Erickson agrees that Bitterroot Republicans have split over certain moral questions unacceptable to the conservative majority. “There’s an attempt nationally to get the party to accept homosexuality, to accept abortion,” he says, “and I think it’s [also] happening right here at the grassroots level.”

On the other side of the aisle, the Democrats, with only incumbent County Attorney George Corn up for reelection, say they have no time to waste on internal squabbles.

Democratic Central Committee Chairman Marty Essen sounds upbeat when he says only one minor argument has surfaced in the party: his party’s position on guns. In an effort to perhaps shed their anti-gun image some Democratic central committees in Montana have sponsored gun raffles.

“The National Rifle Association makes it sound like every Democrat is anti-gun and that’s something that’s absolutely not true, but people believe that,” Essen says. The gun raffle “was a way of saying, ‘Hey, we’re not anti-gun.’” But some Ravalli County Democrats, Essen included, believe it was irresponsible to hand out a gun to a potential stranger and voted down the idea. With their biggest internal battle fought, the Democrats are free to begin fielding the candidates who are waiting in the wings, Essen says.

“The perception that we’re not going to field candidates isn’t correct,” Essen says. “Just because we didn’t file candidates in the first week doesn’t mean we’re not going to file at all. I don’t think we’re as inactive as you think we are.”

He does agree, however, that unlike Republicans, Bitterroot Valley Democrats aren’t as involved in party politics. Instead, you find left-leaning citizens filling the ranks of activist groups like the Bitterroot Human Rights Alliance, the League of Women Voters, Bitterrooters for Planning, Friends of the Bitterroot, and the like.

This time around, Democratic candidates will focus on a myriad of issues, including, he says, the disastrous Republican policies that led to energy deregulation.

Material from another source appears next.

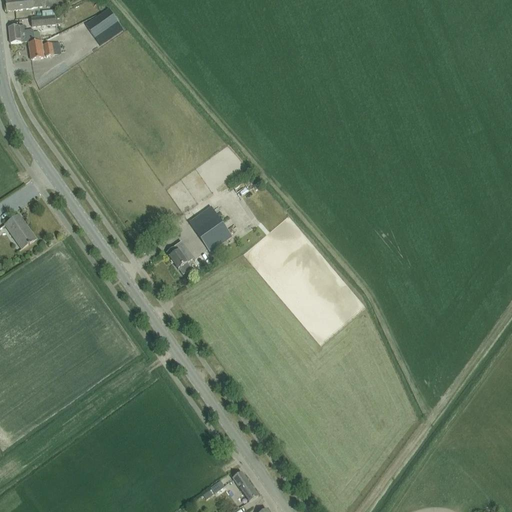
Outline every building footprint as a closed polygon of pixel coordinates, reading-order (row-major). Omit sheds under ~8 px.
[(7,12),(17,11),(33,9),(42,8),(68,5),(67,0),(21,0),(6,2),(7,12)] [(108,11),(86,27),(94,39),(117,23),(108,11)] [(43,18),(31,19),(32,29),(55,27),(54,17),(43,18)] [(19,27),(9,28),(10,45),(20,44),(34,42),(33,31),(24,32),(24,27),(19,27)] [(31,61),(41,60),(44,59),(42,49),(44,49),(46,58),(61,56),(59,44),(42,46),(41,43),(28,45),(31,61)] [(210,254),(232,238),(211,208),(189,224),(210,254)] [(19,216),(11,222),(4,226),(22,251),(36,241),(19,216)] [(176,272),(185,267),(186,267),(176,248),(166,254),(176,272)] [(197,275),(217,261),(214,257),(211,260),(205,252),(189,264),(197,275)] [(241,474),(233,480),(232,480),(249,504),(258,497),(241,474)] [(210,489),(214,495),(224,488),(220,483),(210,489)] [(227,510),(228,511),(238,511),(242,508),(236,501),(227,510)]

In fact, says Essen, the Democrats will push a lengthy list of values that most Montanans can get behind: more money for education, protecting the environment, health insurance for low-income kids, working for small Montana businesses, and finding solutions to the problems of deregulation.

Still, Essen acknowledges that winning the political battle is a tough job in a conservative county in a conservative state and region, saying, “It’s an uphill battle in Montana.”

Or as Klawon puts it: “You’ve got to really screw up in this county to not get elected as a Republican.”